◆ **Исходный текст**:
◆ ◆ ◆

Швечиков А.Н., к.ф.н., доцент

Проблема соотношения и взаимодействия религии и демократии для современной России, мучительно определяющей путь своего дальнейшего исторического движения, чрезвычайно актуальна и важна по ряду причин.

Не вызывает сомнений то, что в выборе будущего общественного и государственного устройства России, а также реальных путей его достижения важную роль сыграет религиозная доминанта. Поэтому российскому обществу и государству в ближайшее время придётся более чётко и конкретно определиться в том, какое место займёт и какую роль будет играть религия (и, прежде всего, Православие) в становлении новой России.

Мы не сомневаемся в том, что, несмотря на беспрецедентное сопротивление внешних и внутренних либерально-демократических сил, Россия найдёт свой вариант будущей жизни, своего общественно-государственного устройства, базирующихся на исторической традиции и национальных духовно-нравственных ценностях. Мы не сомневаемся также и в том, что Россия по-прежнему займёт подобающее ей достойное место в мировом сообществе в XXI веке и станет одним из духовных лидеров человечества. Но это произойдёт именно при условии сохранения ею своего самобытного исторического пути.

◆ ◆ ◆

◆ **Исходные данные**:
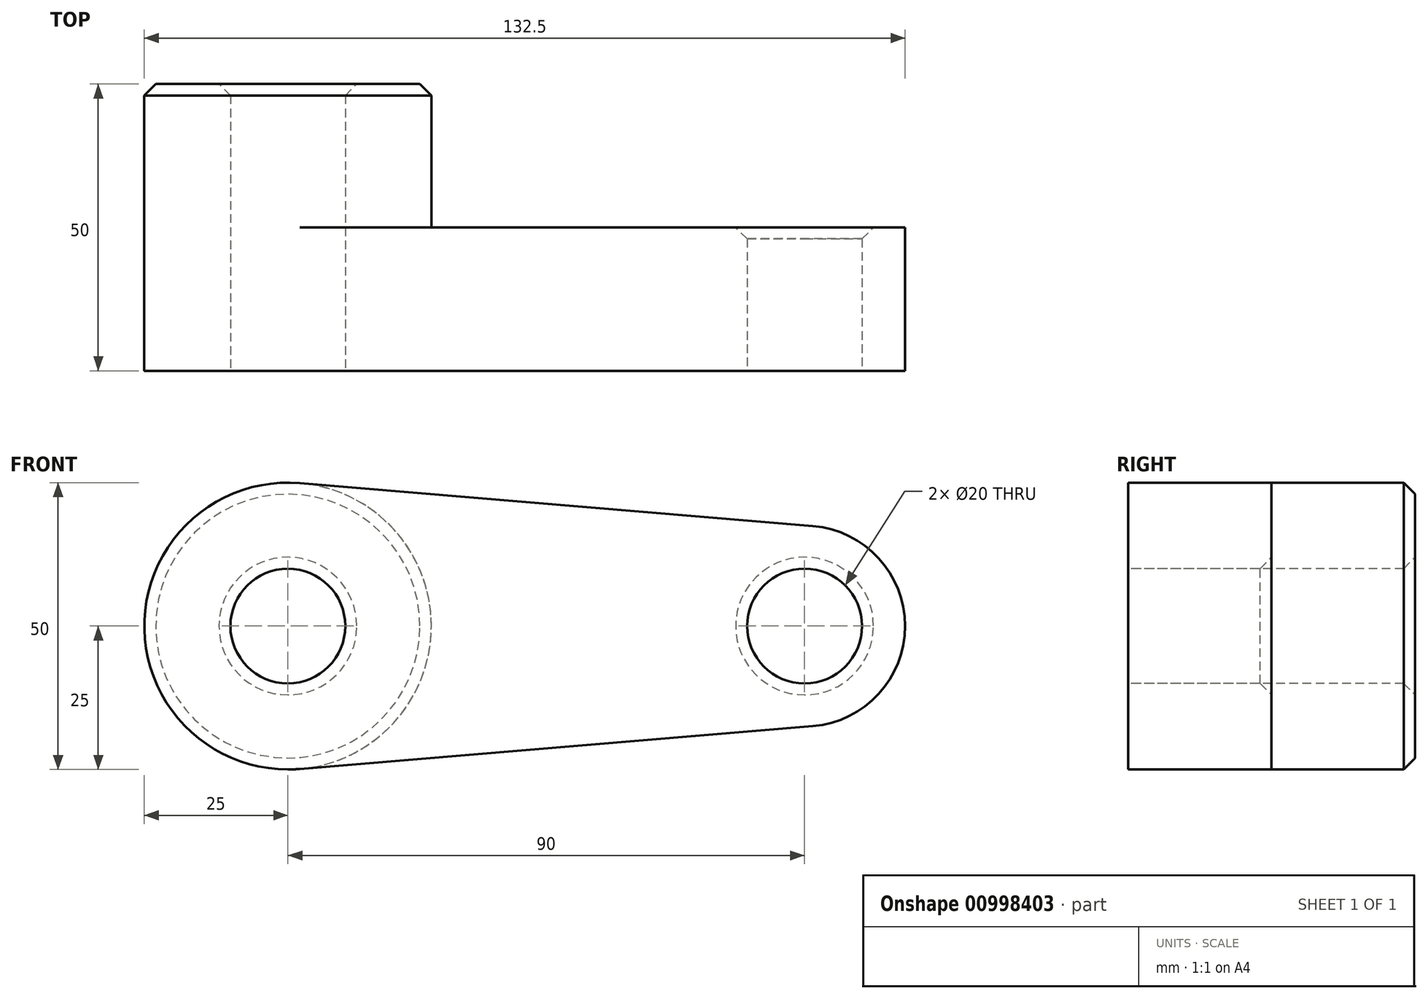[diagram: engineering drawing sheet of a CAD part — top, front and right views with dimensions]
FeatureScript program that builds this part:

◆ ◆ ◆

◆ **Что нужно сделать**:
Ответьте на вопросы по исходному тексту.
1. Какая должность указана рядом с фамилией в начале текста?
2. Какую религию текст выделяет словами «и, прежде всего»?
3. При каком условии, согласно тексту, Россия станет одним из духовных лидеров человечества?

◆ **Образец решения**:
1. Доцент.
2. Православие.
3. При условии сохранения ею своего самобытного исторического пути.